I don’t think that strategic silence is going to be sustainable as the election nears. Up until now the leadership might argue collective responsibility and toeing the coalition line. They are now going to have to defend these measures as, in their view, consonant with a liberal democratic philosophy – and thereby finally lose the support of those who are hoping that the Parliamentary party has been supporting these measures while holding their collective noses – or they are going to have to differentiate and claim that these sorts of measures are not compatible with a liberal democratic philosophy, in the process exposing the reluctant nature of their support for these measures in the first place – thereby both annoying the Conservatives and leading a chunk of the electorate to condemn the party as dishonest and dishonourable. That chunk of the electorate may along the way demonstrate a failure to understand the compromises of coalition, but I think we’ve got plenty of evidence to that effect already.
And that brings us to the second strategic silence. Nick Clegg gives every indication that he believes the root of the party’s problem lies in the way the party’s message is conveyed or in campaigning strategy. We’ve had the crass suggestions that the fault for electoral annihilation lies with those at the grassroots who have not tried hard enough, which Clegg is still trying to row back from. And we now have another Gurling review to tell us where the campaigning fell short this time around.
But that leaves unaddressed the issue of the material campaigners have to work with. In particular, there is the credibility of the leadership in delivering a liberal message. Clearly Clegg’s personal ratings are plumbing previously unexplored depths. It appears the party’s polling could well be following a similar trajectory. The question is, given the track record of the Coalition, and the perception that the current leadership has facilitated an agenda which is anything but liberal in aggregate, is the electorate at large going to believe anything that Clegg says when he speaks liberalism and greater fairness? There is a strong possibility that they aren’t even going to listen.
And there is equally the, entirely separate, possibility that the problems with messaging, campaigning etc. originate with the way in which the party is being managed at the top.
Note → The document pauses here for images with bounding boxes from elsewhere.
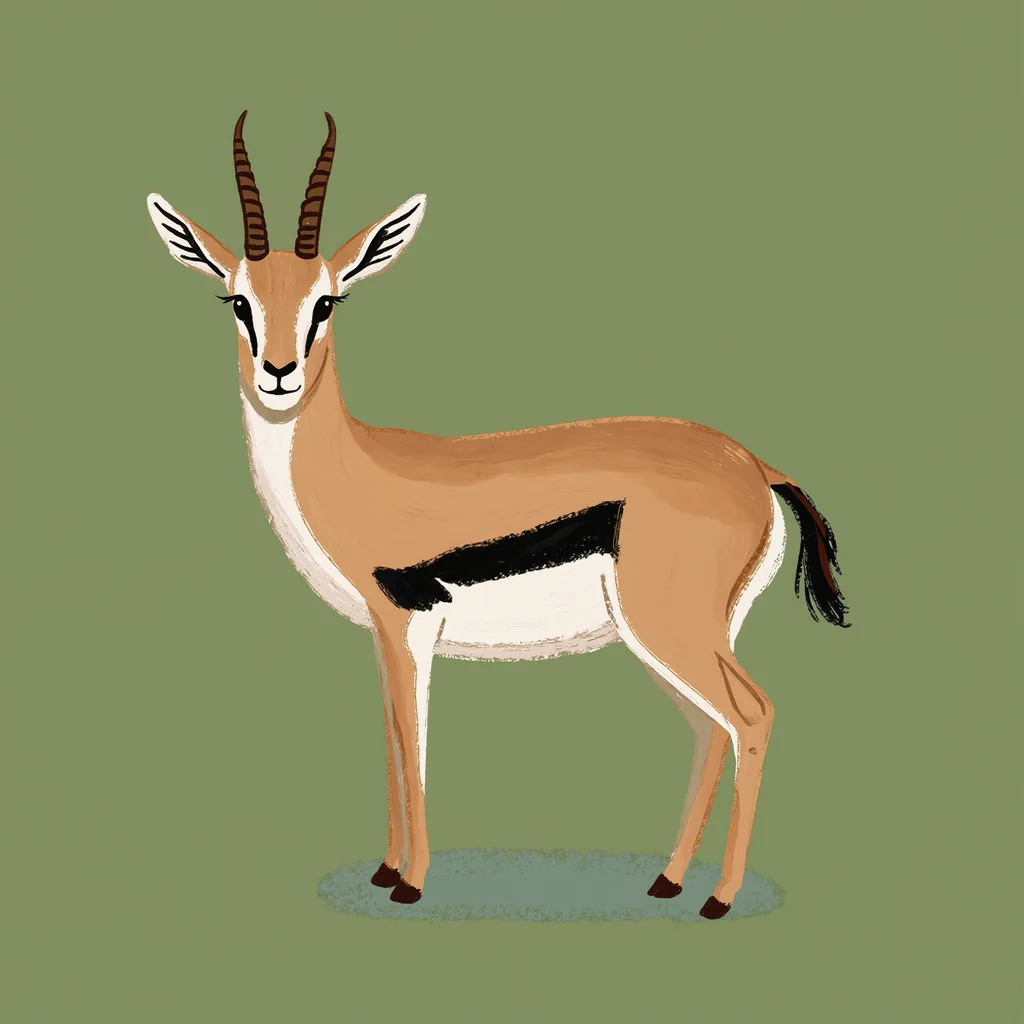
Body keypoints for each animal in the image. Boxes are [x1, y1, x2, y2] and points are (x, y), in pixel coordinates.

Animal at [146, 111, 849, 918]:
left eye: (326, 301)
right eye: (238, 299)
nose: (279, 374)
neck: (353, 467)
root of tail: (757, 467)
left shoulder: (407, 622)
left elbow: (413, 741)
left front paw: (411, 884)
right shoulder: (380, 635)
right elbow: (390, 739)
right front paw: (386, 870)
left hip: (673, 630)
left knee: (752, 715)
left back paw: (719, 899)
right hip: (677, 637)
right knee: (712, 728)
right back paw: (669, 881)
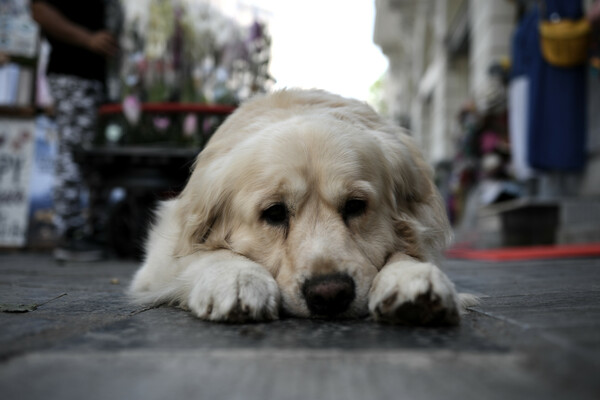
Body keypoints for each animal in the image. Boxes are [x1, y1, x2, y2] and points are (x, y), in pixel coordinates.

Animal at [129, 90, 476, 324]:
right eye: (274, 213)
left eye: (355, 205)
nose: (329, 293)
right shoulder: (164, 252)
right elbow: (204, 254)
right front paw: (237, 278)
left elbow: (407, 251)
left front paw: (411, 278)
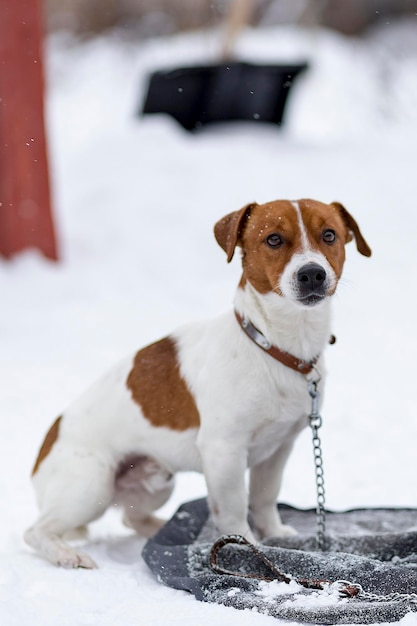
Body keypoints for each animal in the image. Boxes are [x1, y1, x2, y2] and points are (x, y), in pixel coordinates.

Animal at [24, 199, 368, 564]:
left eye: (329, 235)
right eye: (273, 239)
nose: (312, 273)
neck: (273, 347)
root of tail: (46, 445)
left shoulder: (278, 449)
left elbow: (264, 498)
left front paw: (273, 534)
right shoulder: (224, 451)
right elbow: (234, 510)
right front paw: (247, 547)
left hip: (157, 483)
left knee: (132, 517)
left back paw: (162, 529)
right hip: (91, 485)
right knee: (35, 531)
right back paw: (66, 555)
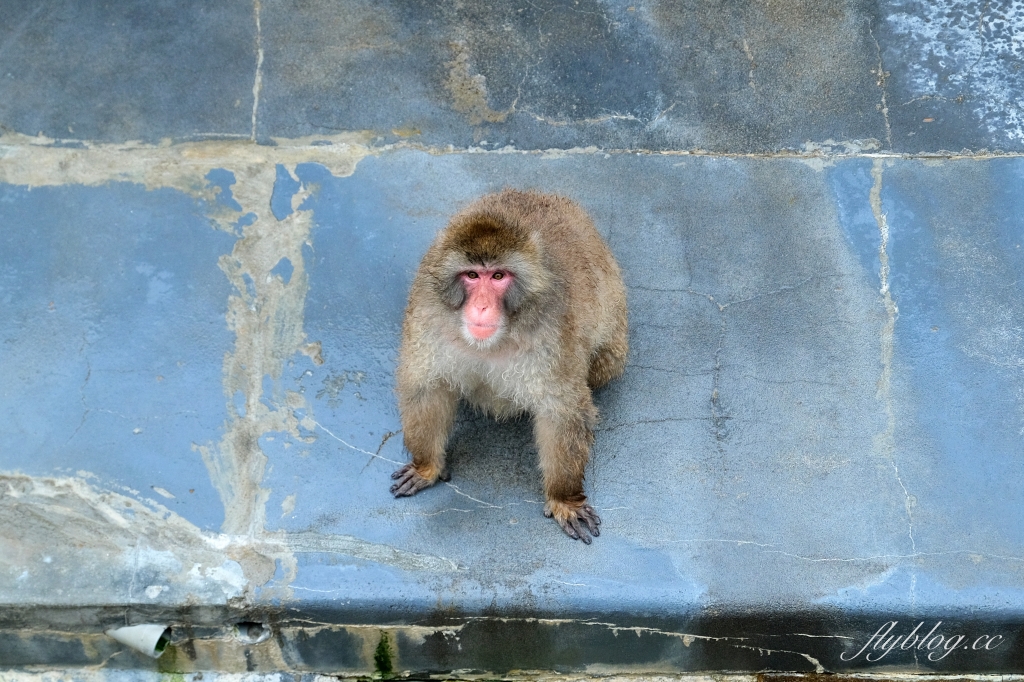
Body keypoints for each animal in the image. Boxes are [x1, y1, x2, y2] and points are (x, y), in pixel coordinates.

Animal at [391, 188, 626, 540]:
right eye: (472, 275)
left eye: (498, 276)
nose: (482, 306)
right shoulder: (427, 311)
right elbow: (426, 387)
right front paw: (426, 466)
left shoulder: (551, 331)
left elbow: (562, 412)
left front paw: (564, 497)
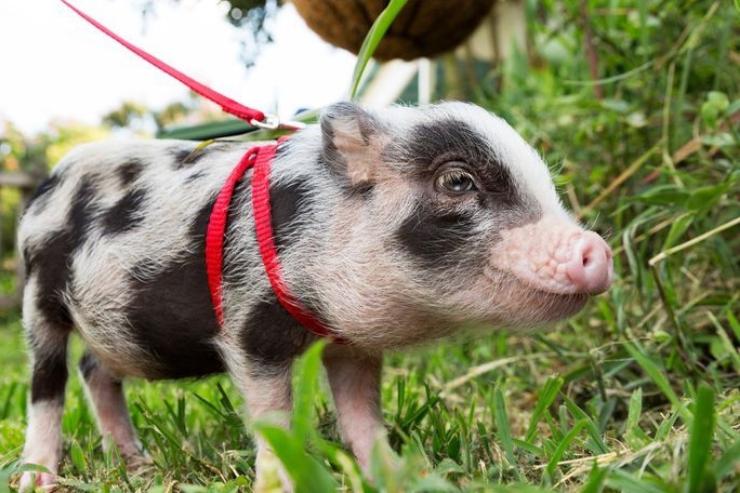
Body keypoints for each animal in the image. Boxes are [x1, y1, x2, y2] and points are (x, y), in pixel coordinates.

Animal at [17, 102, 612, 490]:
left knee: (95, 370)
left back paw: (138, 467)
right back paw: (37, 479)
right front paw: (279, 483)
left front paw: (400, 475)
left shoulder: (352, 343)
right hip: (38, 297)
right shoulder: (248, 325)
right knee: (49, 383)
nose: (599, 251)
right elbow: (272, 416)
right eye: (457, 181)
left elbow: (361, 414)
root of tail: (45, 187)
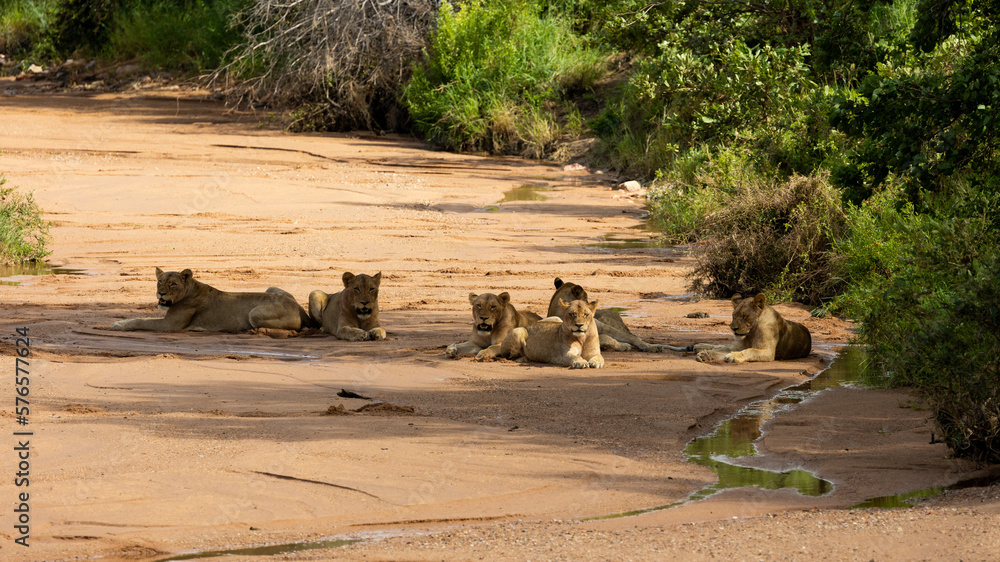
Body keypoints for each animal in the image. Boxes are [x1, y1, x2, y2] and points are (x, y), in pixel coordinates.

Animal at [110, 268, 311, 332]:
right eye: (160, 281)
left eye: (173, 284)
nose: (161, 294)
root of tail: (299, 308)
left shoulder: (170, 325)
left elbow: (141, 321)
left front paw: (118, 325)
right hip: (271, 288)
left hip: (255, 312)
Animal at [547, 278, 690, 353]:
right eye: (587, 298)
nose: (591, 310)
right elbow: (605, 338)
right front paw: (623, 346)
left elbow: (615, 337)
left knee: (633, 336)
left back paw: (654, 347)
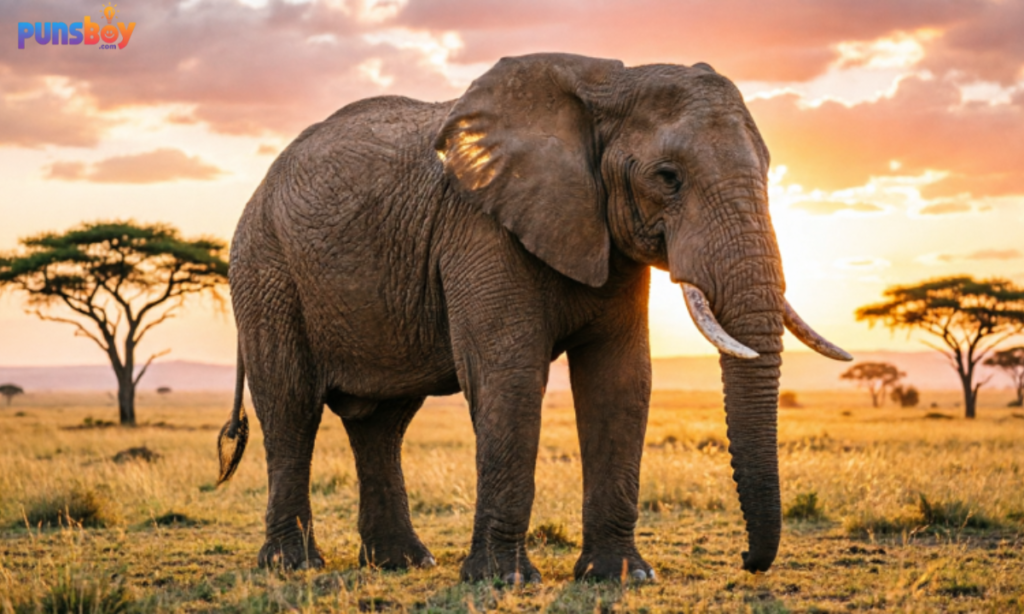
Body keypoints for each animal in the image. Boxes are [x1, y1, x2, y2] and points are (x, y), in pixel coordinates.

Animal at [215, 52, 851, 583]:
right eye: (667, 177)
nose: (748, 561)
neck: (608, 83)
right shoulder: (480, 228)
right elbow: (509, 376)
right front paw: (504, 580)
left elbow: (622, 383)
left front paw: (622, 577)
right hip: (266, 269)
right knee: (291, 407)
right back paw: (293, 567)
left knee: (381, 422)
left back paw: (403, 564)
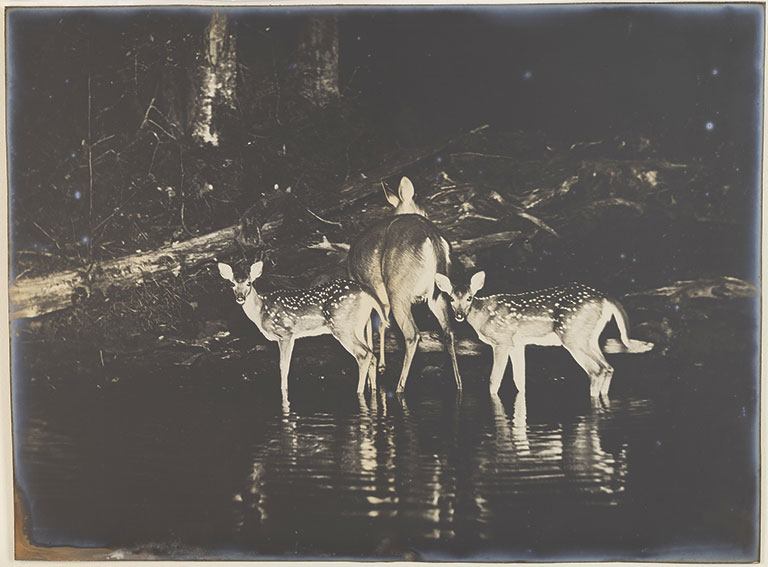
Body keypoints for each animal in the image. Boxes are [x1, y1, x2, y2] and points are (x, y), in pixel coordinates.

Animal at [218, 260, 388, 398]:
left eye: (249, 283)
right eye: (232, 284)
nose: (240, 298)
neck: (261, 311)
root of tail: (366, 291)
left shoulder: (285, 333)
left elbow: (283, 365)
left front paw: (284, 392)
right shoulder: (291, 336)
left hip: (341, 326)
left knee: (364, 354)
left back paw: (358, 392)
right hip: (359, 326)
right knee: (372, 354)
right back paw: (372, 390)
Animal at [348, 175, 462, 392]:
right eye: (424, 209)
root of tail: (432, 237)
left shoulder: (367, 289)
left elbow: (370, 328)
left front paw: (372, 376)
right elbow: (381, 324)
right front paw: (380, 367)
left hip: (399, 290)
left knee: (412, 334)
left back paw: (399, 387)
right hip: (438, 294)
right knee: (449, 331)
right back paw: (459, 384)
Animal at [432, 270, 640, 400]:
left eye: (469, 297)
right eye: (451, 298)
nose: (459, 315)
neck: (483, 316)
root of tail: (605, 298)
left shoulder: (502, 341)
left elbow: (494, 380)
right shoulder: (517, 344)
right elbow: (519, 381)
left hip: (572, 336)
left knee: (596, 370)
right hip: (590, 337)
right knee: (608, 367)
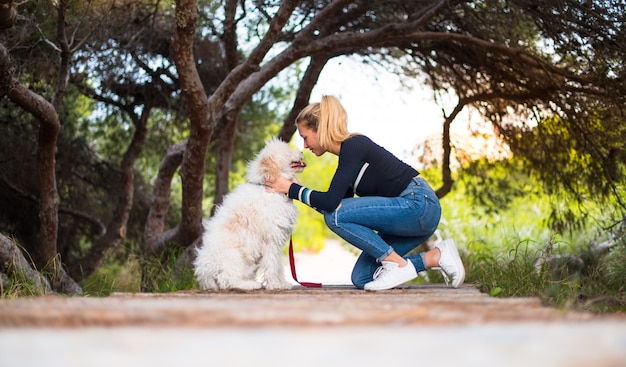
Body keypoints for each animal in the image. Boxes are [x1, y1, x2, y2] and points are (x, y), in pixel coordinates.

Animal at [193, 138, 304, 290]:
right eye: (287, 151)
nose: (302, 151)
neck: (266, 186)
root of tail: (205, 272)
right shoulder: (271, 240)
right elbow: (273, 265)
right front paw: (276, 284)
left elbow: (278, 266)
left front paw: (281, 283)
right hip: (234, 257)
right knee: (228, 280)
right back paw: (251, 285)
A fish rots from the head, type of thing. A key problem is that it appears Clegg doesn’t really listen to anyone beyond a coterie of Cleggites. You’ll find plenty of support for that position online among a vocal minority of party members.
Once credibility and trustworthiness have been lost it isn’t obvious what can be done to regain them. Nick Clegg might very well be a liberal democrat to his fingertips, unsullied by years in close proximity to the Tories. But if no one is listening then that really doesn’t matter. That is no doubt desperately unfair. And we might wish that it weren’t the case. But wishing the world were other than it is is not a hugely robust campaign strategy.
Yet I’m not sure that change at the top would cure this particular malady in time for the election. Or, rather, it might lead to changes in the way the campaign is run and improvements in morale at the grassroots level. But I doubt it will have much of an impact on credibility with the electorate. I suspect that is going to require a rather longer process of painstaking rebuilding.